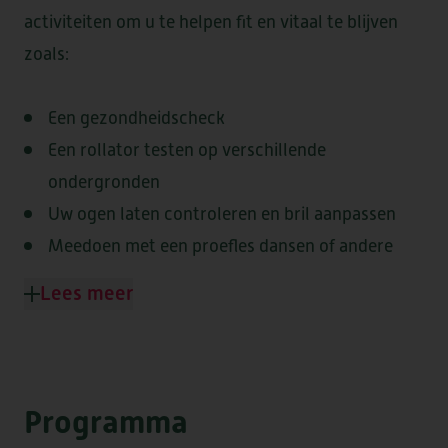
activiteiten om u te helpen fit en vitaal te blijven
zoals:
HEEMSWIJK
MEERSTATE
SINT AGNES
WATERRIJCK
Een gezondheidscheck
WESTERHEEM
Een rollator testen op verschillende
ondergronden
Uw ogen laten controleren en bril aanpassen
Meedoen met een proefles dansen of andere
FORUM II
ontspannen workshops
Lees meer
Een telefoon APK
Een maaltijdproeverij en nog veel meer
DE LOET
OVERKERCK
Programma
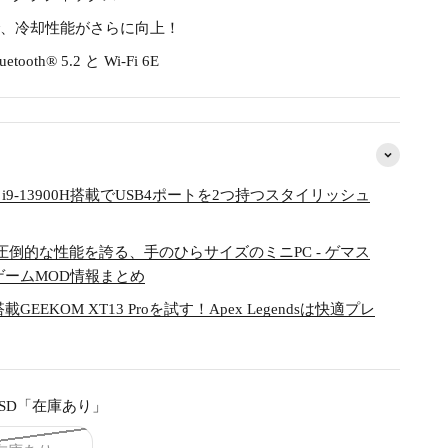
、冷却性能がさらに向上！
h® 5.2 と Wi-Fi 6E
ore i9-13900H搭載でUSB4ポートを2つ持つスタイリッシュ
ュー！圧倒的な性能を誇る、手のひらサイズのミニPC - ゲマス
 ゲームMOD情報まとめ
H搭載GEEKOM XT13 Proを試す！Apex Legendsは快適プレ
TB SSD「在庫あり」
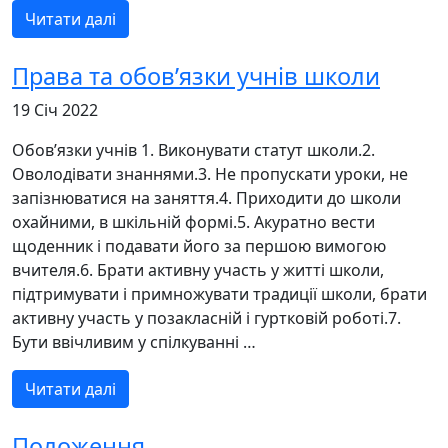
Читати далі
Права та обов’язки учнів школи
19 Січ 2022
Обов’язки учнів 1. Виконувати статут школи.2.
Оволодівати знаннями.3. Не пропускати уроки, не
запізнюватися на заняття.4. Приходити до школи
охайними, в шкільній формі.5. Акуратно вести
щоденник і подавати його за першою вимогою
вчителя.6. Брати активну участь у житті школи,
підтримувати і примножувати традиції школи, брати
активну участь у позакласній і гуртковій роботі.7.
Бути ввічливим у спілкуванні …
Читати далі
Положення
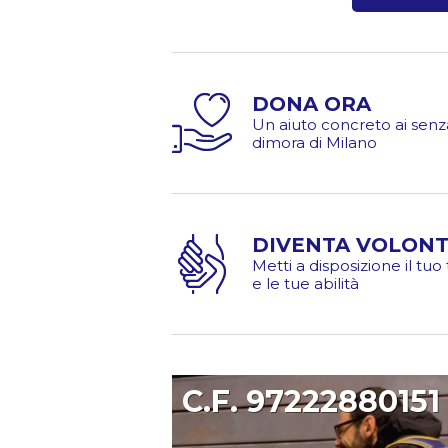
DONA ORA
Un aiuto concreto ai senz
dimora di Milano
DIVENTA VOLONT
Metti a disposizione il tu
e le tue abilità
C.F. 97222880151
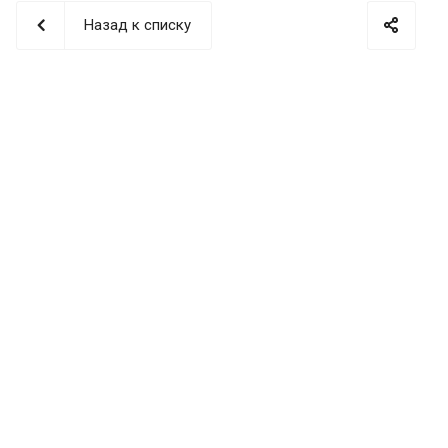
Назад к списку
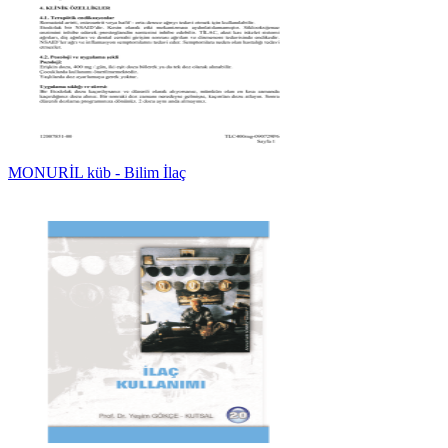
MONURİL küb - Bilim İlaç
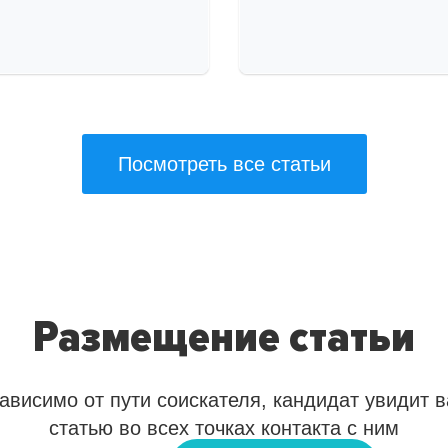
Посмотреть все статьи
Размещение статьи
ависимо от пути соискателя, кандидат увидит 
статью во всех точках контакта с ним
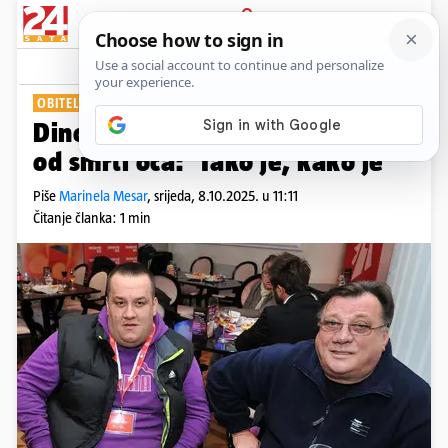
PRIJAVA
Show
Komentari
2
OBITELJ JE SHRVANA
Dino Bešlić oglasio se prvi put
od smrti oca: 'Tako je, kako je'
Piše
Marinela Mesar
,
srijeda, 8.10.2025. u 11:11
Čitanje članka: 1 min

WHAT TO WORK ON: Using the material above, report each line where "статьи" occurs.

ANSWER TO THE EXERCISE:
Посмотреть все статьи
Размещение статьи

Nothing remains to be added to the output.